2). La segunda diferencia relevante entre el Rey y su función y nosotros, los súbditos, la encontramos en el mismo artículo 56, ahora punto 3, de la Constitución: <<La persona del rey es inviolable y no está sujeta a responsabilidad>>. Fíjense en una cosa: es el único momento en que se nos dice que el rey es una “persona”. Como ustedes, como yo, y nos lo recalcan justo en el preciso momento de decirnos que, como tal, no es responsable, al contrario que ustedes o yo. No es responsable de nada. Haga lo que haga. Esto está muy bien, porque nos separa la persona-Felipe de la función-FelipeVI. Y aquello que realiza la función-FelipeVI no recae en responsabilidades sobre la persona-Felipe. Pero, aún más interesante, tampoco aquello que haga la persona-Felipe sin ser sus funciones como función-FelipeVI, tiene ninguna responsabilidad para ella. Por ejemplo, si un monarca cobra una comisión ilegal, que no entra en sus funciones, por intervenir en un negocio del estado o particular, la persona no es responsable. ¿Para qué investigar su ilegalidad o no? Tienen razón los que se oponen a ello, pues sería una pérdida de tiempo, e irrelevante, si tal persona no tiene ninguna responsabilidad. Ustedes, me atrevo a decir, suelen ser responsables de sus decisiones en cualquiera de sus funciones, ya sea en función de ser madre o padre, arquitecta o peluquero.
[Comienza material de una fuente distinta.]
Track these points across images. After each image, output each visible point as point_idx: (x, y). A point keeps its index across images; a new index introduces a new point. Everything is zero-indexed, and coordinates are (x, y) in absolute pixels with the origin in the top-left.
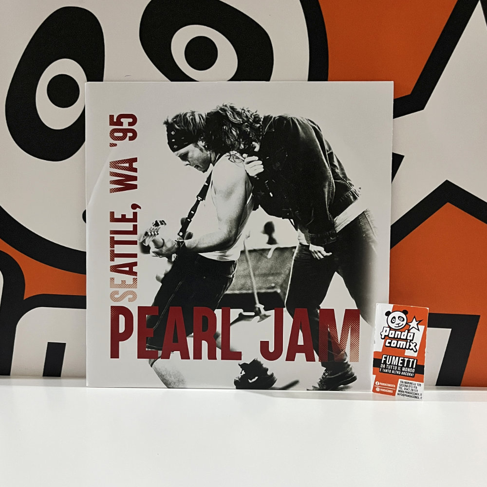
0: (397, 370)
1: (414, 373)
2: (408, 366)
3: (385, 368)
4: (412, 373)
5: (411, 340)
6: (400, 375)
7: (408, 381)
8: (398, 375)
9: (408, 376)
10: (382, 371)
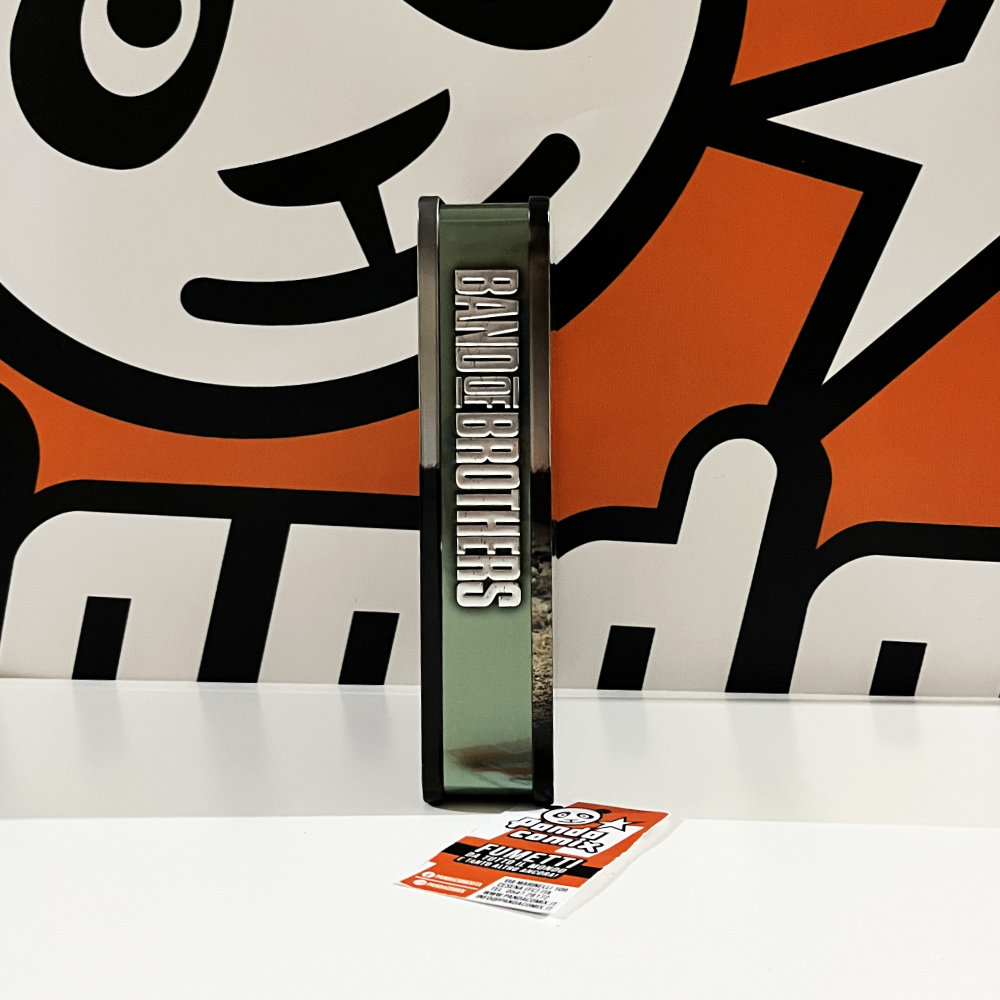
0: (513, 865)
1: (561, 875)
2: (547, 864)
3: (477, 859)
4: (556, 873)
5: (588, 840)
6: (517, 872)
7: (529, 881)
8: (510, 871)
9: (541, 876)
10: (463, 861)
Y, todo ello, es así al margen de si a ustedes les parece bien o no. ¿Por qué? Porque así consta en la Constitución, una realidad muy viva. Pero, “viva”, ¿para quién? Pues viva para el Rey: el único que está por encima de ella, el que como persona y como función “vive” de la Constitución. Por ello, él es rey, y, el resto, súbditos, del latín “subdere”, someter.

¿Esperaban otro discurso por Navidad? Recuerden que es la fecha por antonomasia en que celebramos nuestra hipocresía (aunque, cada vez, somos más sinceros). Decía el poeta catalán Papasseit, ante estas opulentas mesas de celebración navideña o, más exactamente, de celebración de un cumpleaños lejano, que, si Jesús se levantase y lo viera, “arrancaría a llorar”. Un servidor, que es bastante ateo, y al que le encanta la Navidad, se echaría a llorar ante el discurso condescendiente de un rey que cree estar (porque se lo permitimos) más allá del bien y del mal. Que tiene el arrojo indecente de sermonearnos desde un pedestal inviolable: un alarde de i-responsabilidad (artículo 56, punto 3). Por eso ni me lo miro, para no sentir vergüenza ajena: porque si se lo cree, es de lo más lejano a los conceptos de igualdad, democracia y libertad que se me ocurre; y, si no se lo cree, es de una soberana desfachatez. Así que me limito a leerme el PDF pasado a los medios. Para reyes, los niños con su corona de sonrisa. Estos, al menos, no esconden una corona que, más que mentir, desnuda.